In one project, she cast hundreds of sculptures of frogs to symbolize a biblical plague. She painted a witch lying lifelessly, having eaten her own poisonous apples. One project she refers to as “Noah’s Death Barge,” featured sculptures of dead animals, all black, conveying species extinction. Another exhibit featuring depictions of animals that are all white does not elicit the opposite emotions, as one might expect.

“I made them all white because things that are white are either poisonous or disappearing,” she said.

But without the privilege of hearing Smith discuss her art, it seems impossible that anyone could guess the thought process that led to its creation. One such piece features a figure standing above the body of a wolf.

“I got the idea from (the part of) little red riding hood when the hunter cuts the grandmother out of the wolf,” said Smith. “And I thought that if you take that out of the context of the story, it’s quite an odd thing to be happening.”

And context is never something that constricts Smith’s work. Her adherence to the very specific form itself allows multiple layers of interpretation, and she encourages each person to have their own intimate relationship with the art she creates.

Smith’s art has been celebrated as groundbreaking, her subject matter serving as metaphors for a slew of social issues like race, gender, age and religion. But Smith said she hesitated to embark on figurative art because she wanted to avoid those kinds of broad social statements. She wanted her art to be accessible on a more individual level.
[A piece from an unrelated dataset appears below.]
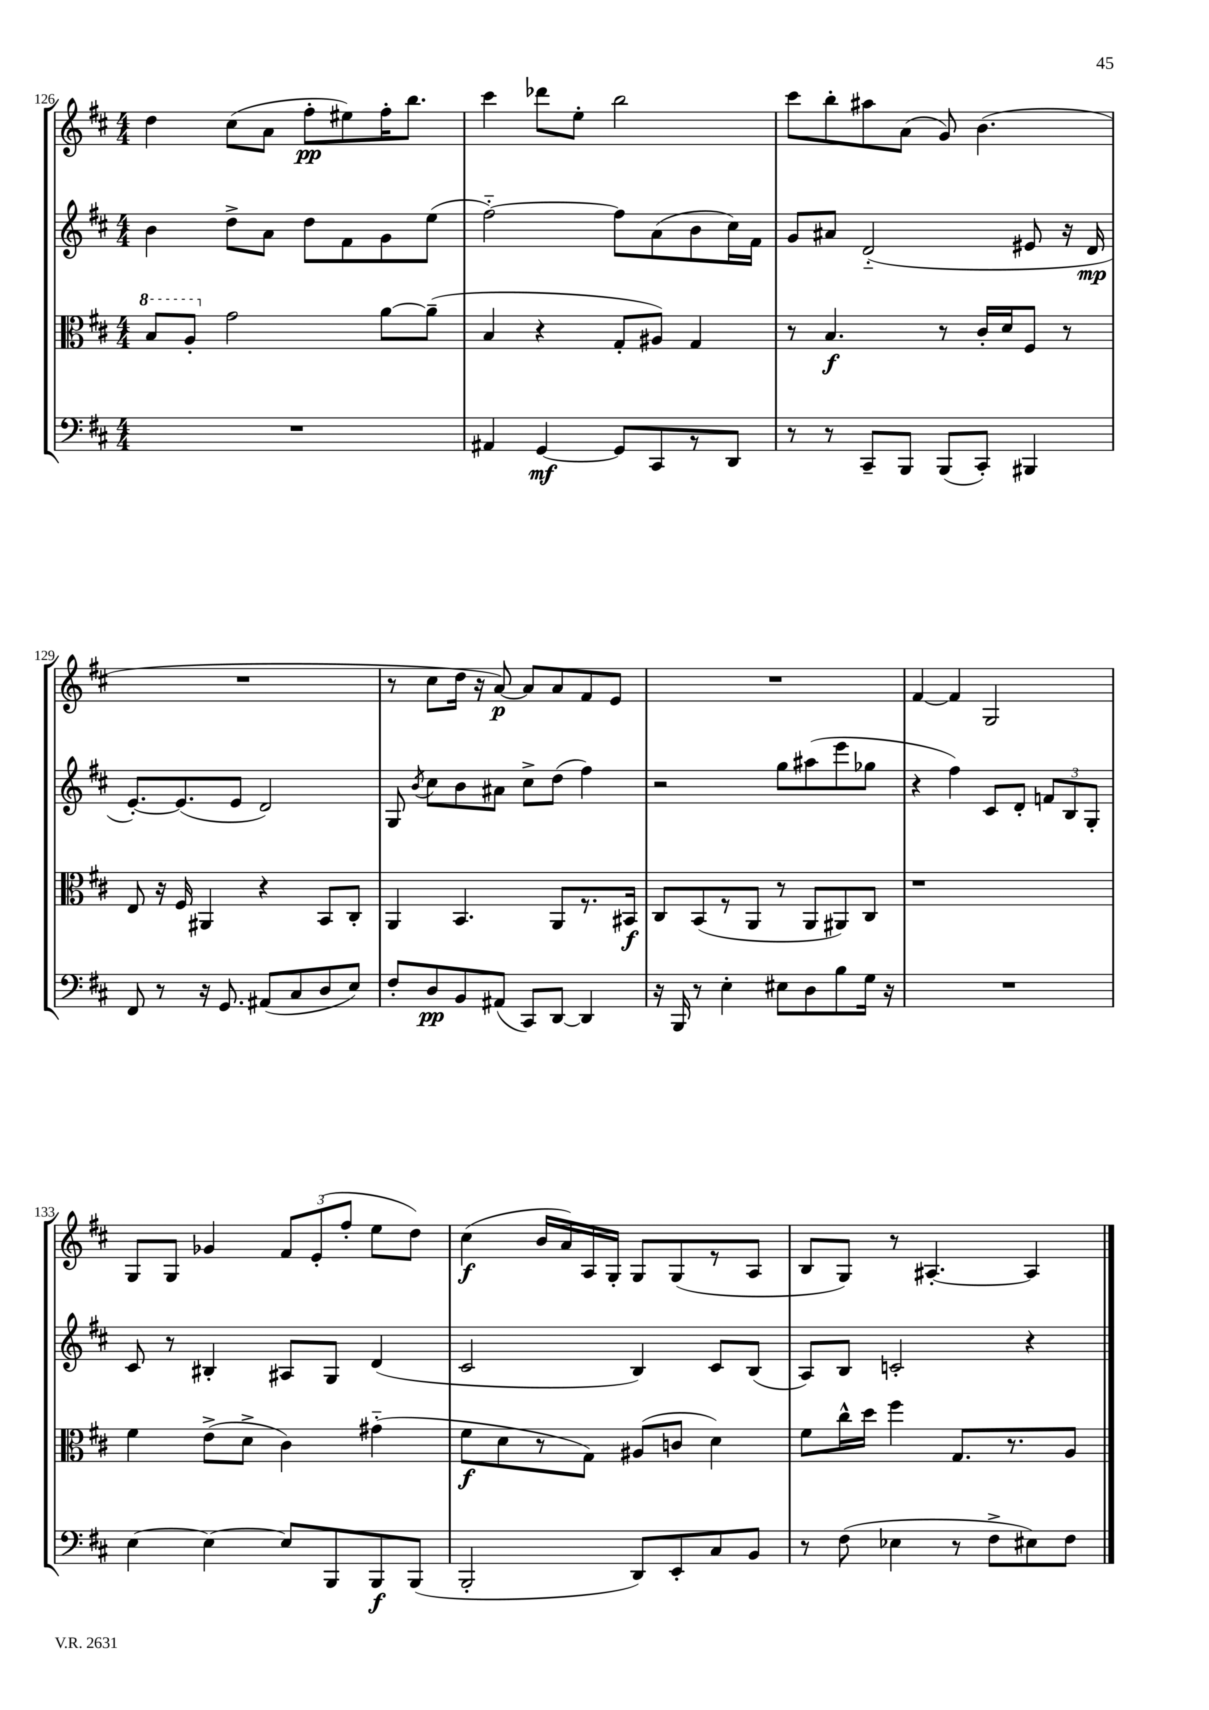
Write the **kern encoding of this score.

For example, Smith’s famous depictions of internal organs (her inspiration for which came some 25 years ago in a copy of Gray’s Anatomy that was a gift from an old boyfriend) are intensely personal for anyone who considers them, she said.

“Every body part I looked at resonated and had meaning for me,” said Smith. “It was like this language. Fat cells meant something because I’ve always been overweight, nerve cells meant something because I’m nervous… I want people to look at this stuff and wonder what relationship they have with pus or with vomit and why that’s important.”
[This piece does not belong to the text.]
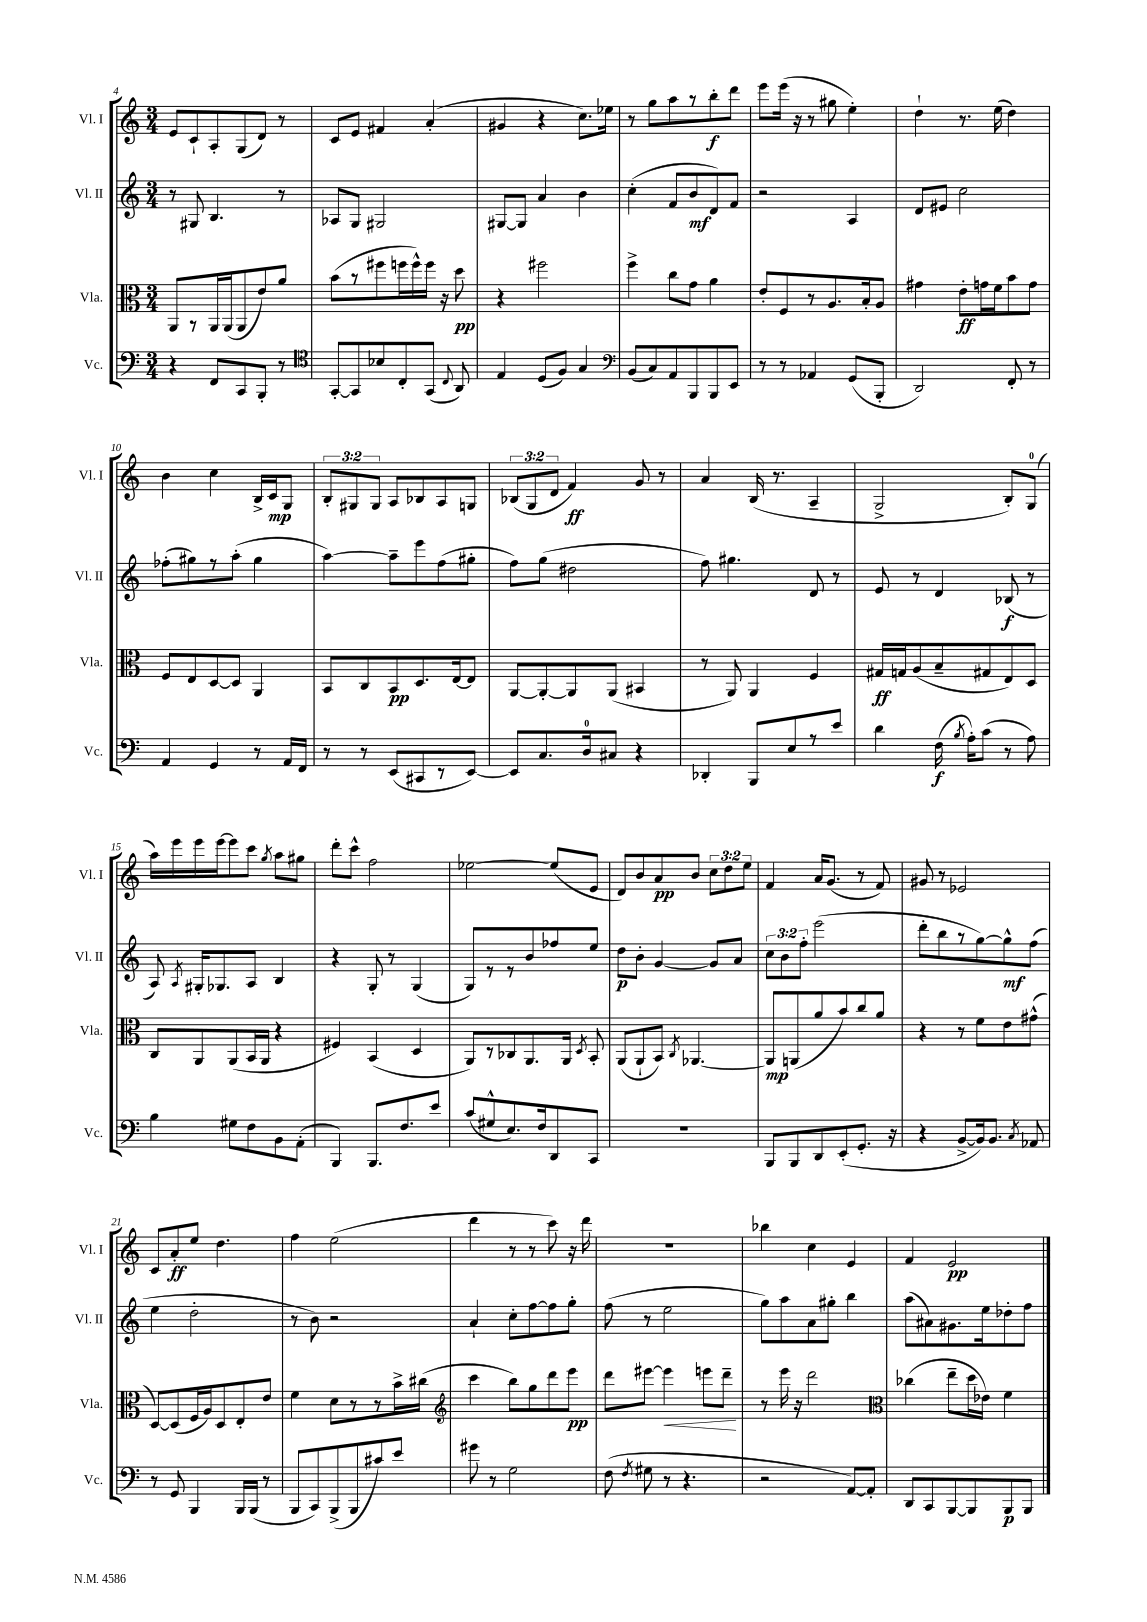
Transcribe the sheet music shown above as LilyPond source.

Smith is hardly what one might envision to be overweight and what she describes as nervousness comes across as more distracted than anything else. But this is a characteristic that she acknowledges without hesitation.

“I probably have ADD, but that didn’t exist when I was little,” Smith said. “Sometimes people will come over to my house and I’ll start cleaning and they think it’s rude but really I just listen better that way.”

And that’s when she explains that messiness is actually conducive to art, because it allows you to see things in a way that you wouldn’t otherwise see them. Just catching a glimpse of Smith’s perspective is a wholly refreshing experience.

She has an almost girlish quality in that she’s vibrantly unapologetic for her unconventional view of the world. And it’s a view that she can’t quite explain herself when people ask about what inspires her.

“I always say, like, my dead sister told me what to do, or I dreamt what to do or my birds told me what to do,” she said. “But I was listening to this Buddhist lecture the other day and it said, ‘Knowledge arises,’ and I was like, ‘Oh, it’s just like, shit happens.’ And that’s just it. Knowledge arises. Shit happens. Things just become apparent to you.”